It is trade unions of these people benefiting from exploitation who Moufawad-Paul extols the readers not to reject with "a knee-jerk anti-unionism, no different in practice than the conservative hatred of unions." But in fact if he studied the economics of wealth with the same scientific passion he brings to the topic of communist theory overall, Moufawad-Paul would see that workers in imperialist countries have been bought over to the petty bourgeois class, and opposing their unionism is not knee-jerk at all.

Movementism and Fear of Communism

The bulk of this book is devoted to a critique of movementism: "the assumption that specific social movements, sometimes divided along lines of identity or interest, could reach a critical mass and together, without any of that Leninist nonsense, end capitalism."(p9)

This movementism is seen in protests that have been held up throughout the First World activist circles as the way to defeat capitalism: "Before this farce, the coordinating committee of the 2010 demonstrations would absurdly maintain, on multiple email list-serves, that we were winning, and yet it could never explain what it meant by 'we' nor did its claim about 'winning' make very much sense when it was patently clear that a victory against the G20 would have to be more than a weekend of protests. Had we truly reached a point where victory was nothing more than a successful demonstration, where we simply succeeded in defending the liberal right to assembly?"(p9-10)

Further, the movementists, and other similar self-proclaimed leftists of the recent past demonstrate an aversion to communism, though sometimes shrouding themselves in communist rhetoric: "All of this new talk about communism that avoids the necessity of actually bringing communism into being demonstrates a fear of the very name communism."(p29) He points out that this is manifested in practice: "The Arab Spring, Occupy, the next uprising: why do we look to these examples as expressions of communism instead of looking to those movements organized militantly under a communist ideology, that are making more coherent and revolutionary demands?"(p30)

Moufawad-Paul correctly analyzes the roots of the support for "insurrections" in the Third World rather than the actual communist revolutions. Real revolutions can have setbacks and fail to seize state power: "The lingering fascination with the EZLN, for example, is telling: There is a reason that the Zapatistas have received sainthood while the Sendero Luminoso has not. The latter's aborted people's war placed it firmly in the realm of failure; the former, in refusing to attempt a seizure of state power."(p46)

In another correct critique of these activists that MIM has made for years, Moufawad-Paul points out the problem with communists joining non-communist organizations and attempting to take over leadership: "...Occupied Wallstreet Journal refuses to communicate anything openly communist and yet is being edited by known communists..."(p50) Essentially these communists have to water down their own politics for the sake of the group, and they are doing nothing to promote the correct line more broadly.

Ultimately Moufawad-Paul sums up the anti-commnunism: "Even before this collapse it was often the hallmark of supposedly 'critical' marxism in the first world, perhaps due to the influence of trotskyism, to denounce every real world socialism as stalinist, authoritarian, totalitarian.
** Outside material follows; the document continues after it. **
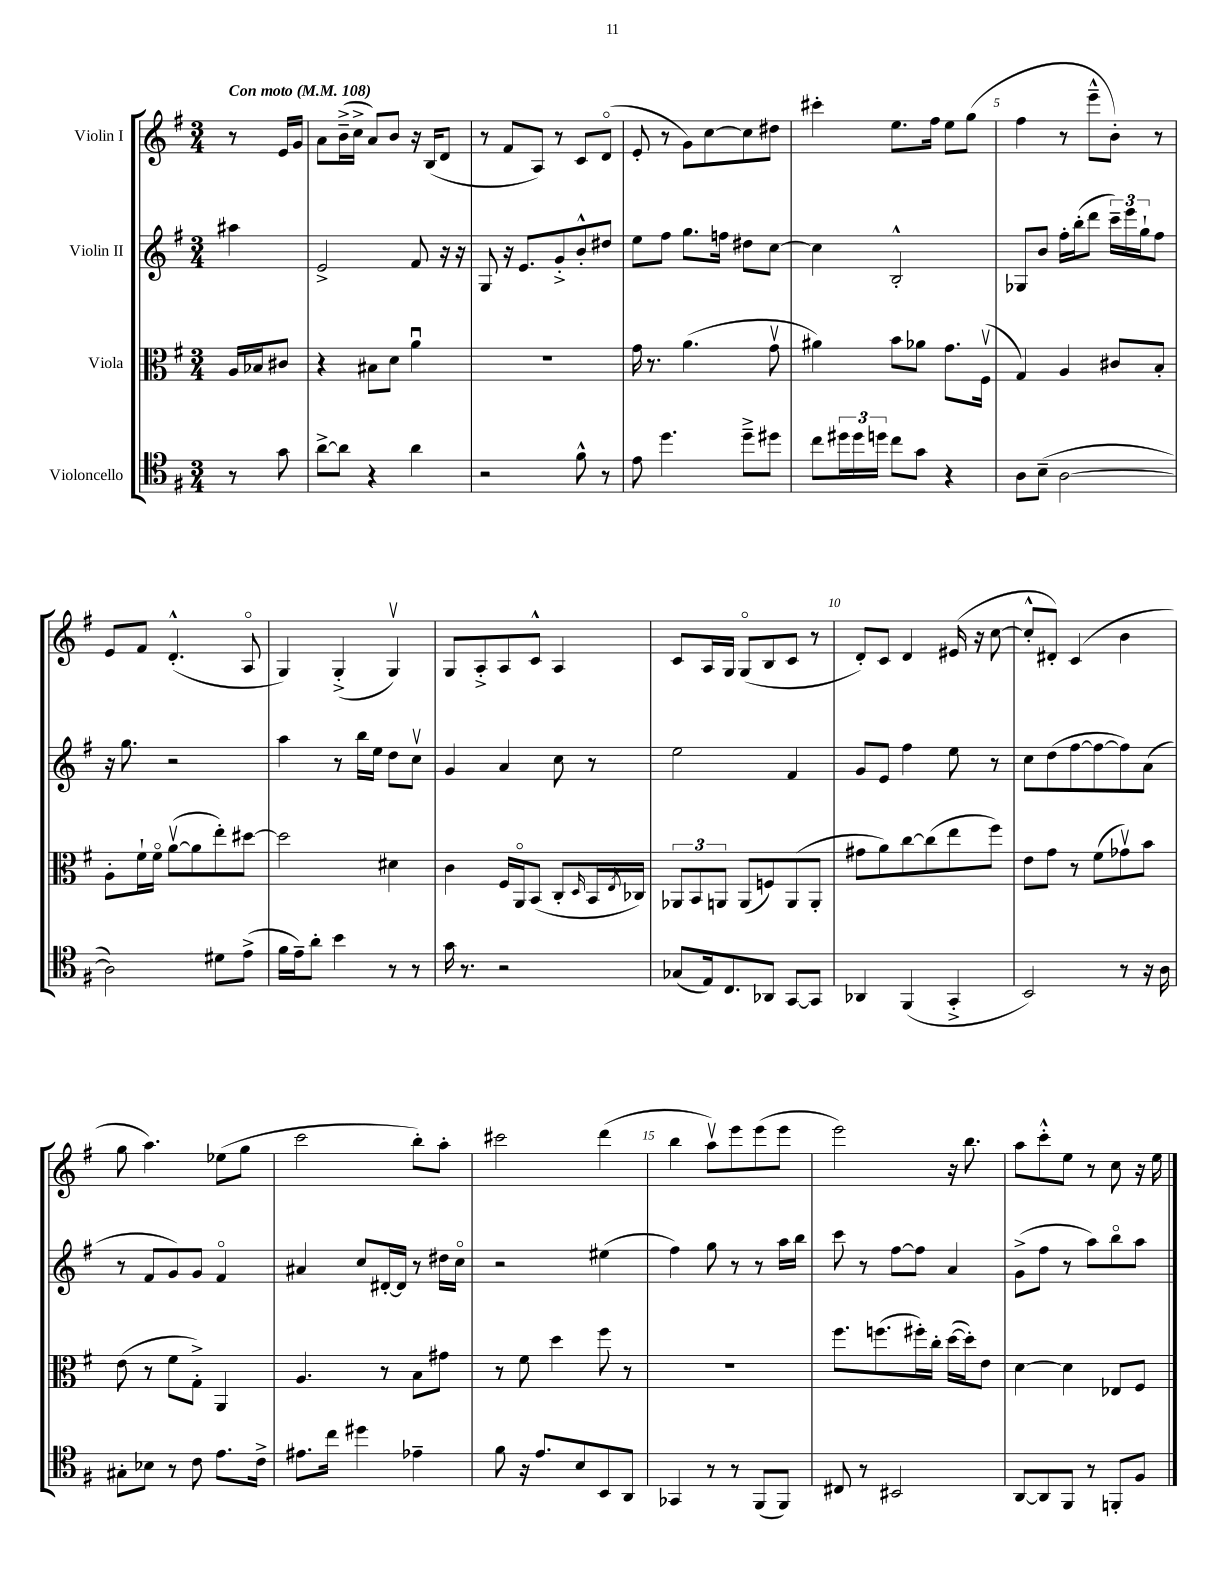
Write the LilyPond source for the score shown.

Since the reification of anti-communist triumphalism this denunciation has achieved hegemony; it is the position to which would-be marxist academics gravitate and accept as common sense, an unquestioned dogma. Hence, we are presented with a constellation of attempts to reboot communism by calling it something different, by making its past either taboo or meaningless..."(p69)
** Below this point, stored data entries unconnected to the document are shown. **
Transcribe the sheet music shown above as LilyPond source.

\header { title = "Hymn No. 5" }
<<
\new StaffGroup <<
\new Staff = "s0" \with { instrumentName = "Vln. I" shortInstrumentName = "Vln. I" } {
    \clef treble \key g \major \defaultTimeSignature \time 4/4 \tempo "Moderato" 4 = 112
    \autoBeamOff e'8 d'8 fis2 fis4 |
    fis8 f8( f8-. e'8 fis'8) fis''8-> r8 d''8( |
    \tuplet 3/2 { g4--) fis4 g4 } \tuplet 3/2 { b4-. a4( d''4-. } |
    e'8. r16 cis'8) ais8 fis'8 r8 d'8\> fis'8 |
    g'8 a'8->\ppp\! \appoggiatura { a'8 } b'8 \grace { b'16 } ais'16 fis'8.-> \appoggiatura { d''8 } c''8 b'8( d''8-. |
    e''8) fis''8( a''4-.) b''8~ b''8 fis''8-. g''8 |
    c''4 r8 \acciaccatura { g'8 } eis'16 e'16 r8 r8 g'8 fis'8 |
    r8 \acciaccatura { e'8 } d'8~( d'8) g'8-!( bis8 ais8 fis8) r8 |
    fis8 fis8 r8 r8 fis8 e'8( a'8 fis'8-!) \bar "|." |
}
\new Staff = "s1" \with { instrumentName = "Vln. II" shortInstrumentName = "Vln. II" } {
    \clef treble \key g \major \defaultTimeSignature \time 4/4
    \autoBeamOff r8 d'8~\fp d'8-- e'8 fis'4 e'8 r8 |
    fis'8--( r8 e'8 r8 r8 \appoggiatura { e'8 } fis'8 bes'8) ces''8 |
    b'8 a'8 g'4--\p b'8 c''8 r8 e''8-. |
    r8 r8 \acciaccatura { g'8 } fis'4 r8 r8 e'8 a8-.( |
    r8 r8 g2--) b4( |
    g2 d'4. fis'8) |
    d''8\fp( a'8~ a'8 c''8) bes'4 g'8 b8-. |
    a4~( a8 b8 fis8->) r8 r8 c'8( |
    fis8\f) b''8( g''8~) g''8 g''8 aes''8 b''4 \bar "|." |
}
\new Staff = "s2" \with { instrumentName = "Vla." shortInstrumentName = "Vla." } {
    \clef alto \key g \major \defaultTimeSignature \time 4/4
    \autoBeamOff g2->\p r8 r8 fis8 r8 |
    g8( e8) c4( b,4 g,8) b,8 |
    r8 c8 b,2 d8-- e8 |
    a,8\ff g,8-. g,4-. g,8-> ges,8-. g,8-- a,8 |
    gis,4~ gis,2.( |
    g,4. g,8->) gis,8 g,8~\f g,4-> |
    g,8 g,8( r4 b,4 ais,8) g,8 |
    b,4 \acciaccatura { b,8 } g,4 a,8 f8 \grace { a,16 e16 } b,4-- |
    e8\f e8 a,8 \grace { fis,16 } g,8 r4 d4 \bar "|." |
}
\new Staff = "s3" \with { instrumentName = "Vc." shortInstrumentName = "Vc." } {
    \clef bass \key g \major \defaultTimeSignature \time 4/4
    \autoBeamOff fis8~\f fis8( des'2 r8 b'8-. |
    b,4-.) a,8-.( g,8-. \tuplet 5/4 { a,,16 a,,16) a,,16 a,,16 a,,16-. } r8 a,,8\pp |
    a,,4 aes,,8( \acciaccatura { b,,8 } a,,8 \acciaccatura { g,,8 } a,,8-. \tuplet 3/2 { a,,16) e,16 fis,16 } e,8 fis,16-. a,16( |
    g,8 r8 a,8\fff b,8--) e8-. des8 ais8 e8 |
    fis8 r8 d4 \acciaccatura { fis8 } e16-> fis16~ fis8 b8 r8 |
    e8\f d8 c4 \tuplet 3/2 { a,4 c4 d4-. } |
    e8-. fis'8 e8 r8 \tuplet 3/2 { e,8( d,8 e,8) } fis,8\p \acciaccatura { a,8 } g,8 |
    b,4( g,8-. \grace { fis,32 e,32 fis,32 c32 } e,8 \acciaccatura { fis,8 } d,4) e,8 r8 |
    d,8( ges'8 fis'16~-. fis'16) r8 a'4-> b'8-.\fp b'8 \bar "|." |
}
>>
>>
And he cautions us that while some are now returning to communism in name, they are still lacking a materialist analysis of communist practice that is needed to bring about revolution: "Despite the return to the name of communism, this new utopianism, due to its emergence in the heart of left-wing academia and petty-bourgeois student movements, has absorbed the post-modern fear of those who speak of a communist necessity — the fear of that which is totalizing and thus totalitarian. The failure to develop any concrete strategy of overthrowing capitalism, instead of being treated as a serious deficiency, is apprehended as a strength: the movement can be all things for all people, everything for everyone, everywhere and nowhere..."(p151)

Moufawad-Paul correctly notes that for many academics and other petty bourgeois advocates of these new theories, the fear of communism is actually based in a fear of their own material position being challenged: "Here is a terrible notion, one that we avoid whenever we embrace those theories that justify our class privilege: we will more than likely be sent down to the countryside, whatever this figurative 'countryside' happens to be; we too will have to be reeducated. Most of us are terrified by this possibility, disgusted by the necessity of rectification, of being dragged down."(p96)
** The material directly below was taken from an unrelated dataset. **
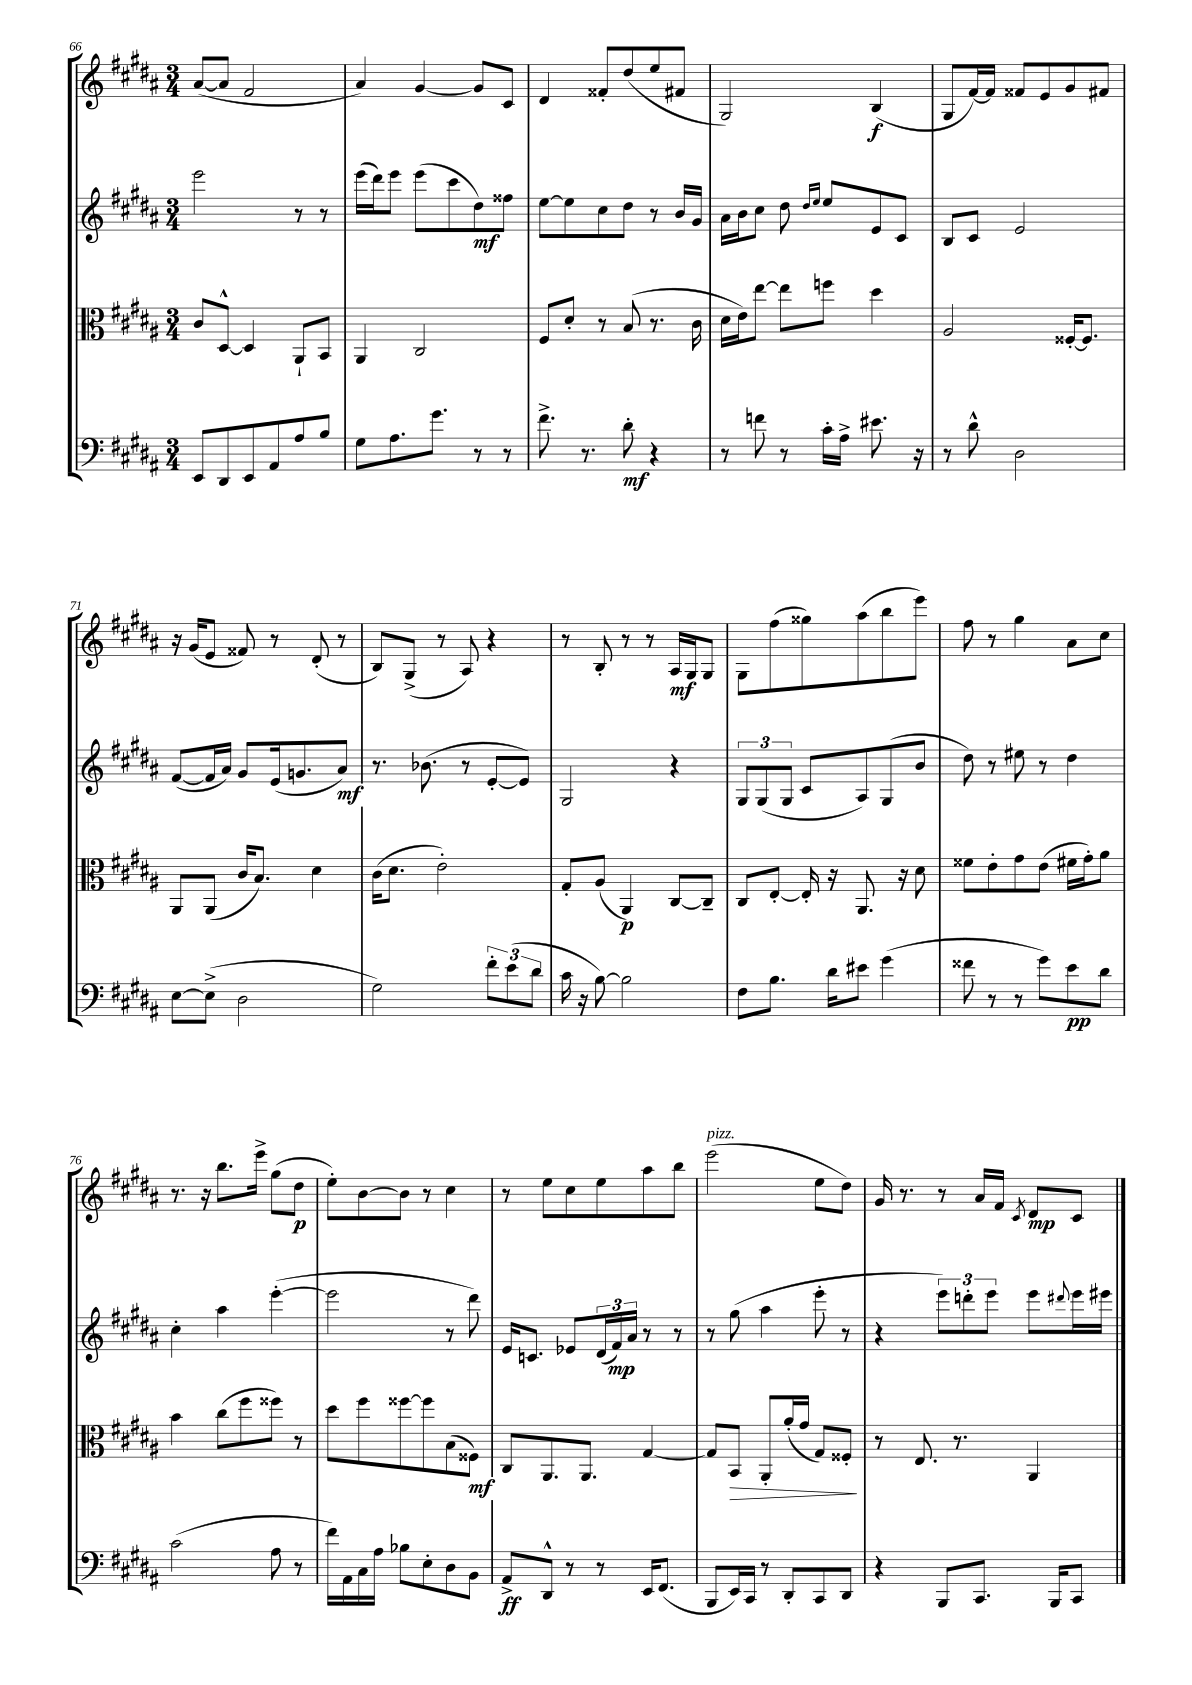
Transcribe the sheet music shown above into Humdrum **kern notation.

Sectarianism vs. Principled Differences

Moufawad-Paul includes some good discussion of the failure of movementist doctrine around so-called anti-sectarianism: "But the charge of sectarianism is leveled at every and any organization that dares to question the fundamental movementist doctrine."(p53) As he explains, "But principled political difference by itself does not amount to sectarianism, though it is often treated as such by those who would judge any moment of principled difference as sectarian heresy....Maintaining a principled political difference is itself a necessity, part of developing a movement capable of drawing demarcating lines, and even those who would endorse movementism have to do so if they are to also maintain their anti-capitalism."(p55)

The failure of coalition politics is summed up well: "When a variety of organizations with competing ideologies and strategies are gathered together under one banner, the only theoretical unity that can be achieved is the most vague anti-capitalism. Since revolutionary strategy is derived from revolutionary unity, the vagueness of theory produces a vagueness in practice: tailism, neo-reformism, nebulous movementism."(p129) This underscores why MIM(Prisons) promotes the United Front over coalition politics. In the United Front we have clear proletarian leadership but we do not ask organizations to compromise their own political line for that of the UF. A principled UF comes together around clear and concise points of unity while maintaining their independence in other areas. A good example of this is the United Front for Peace in Prisons.

The Need for Communism

Moufawad-Paul includes a good discussion of the need for real communist ideology, rooted in historical materialism and focused on what we need to do today rather than just building academic careers by talking about theories. "If anything, these movements, whatever their short-comings, should remind us of the importance of communism and its necessity; we should not hide from these failures, attempt to side-step them by a vague rearticulation of the terminology, or refuse to grasp that they were also successes. If we are to learn from the past through the lens of the necessity of making revolution, then we need to do so with an honesty that treats the practice of making communism as an historical argument."(p29)

He encourages the readers: "To speak of communism as a necessity, then, is to focus on the concrete world and ask what steps are necessary to make it a reality."(p31) And the way to figure out what steps are necessary is revolutionary science:


"Why then is historical materialism a revolutionary science? Because the historical/social explanation of historical/social phenomena is the very mechanism of class struggle, of revolution. And this scientific hypothesis is that which is capable of demystifying the whole of history and myriad societies, a way in which to gauge any and every social struggle capable of producing historical change.

"Hence, without a scientific understanding of social struggle we are incapable of recognizing when and where failed theories manifest. The physicist has no problem banning Newtonian speculation to the past where it belongs; s/he possesses a method of assessment based on the development of a specific scientific terrain. If we resist a similar scientific engagement with social struggle we have no method of making sense of the ways in which revolutionary hypotheses have been dis-proven in the historical crucible due to historical 'experiments' of class struggle."(p43)

Overall The Communist Necessity adds some much needed revolutionary scientific analysis to "leftist" activism and theories of the recent past. It is unfortunate that Moufawad-Paul did not apply this same scientific rigor to his analysis of classes. Only with both elements firmly understood will we be prepared to do our part to support the communist struggles of the oppressed world wide.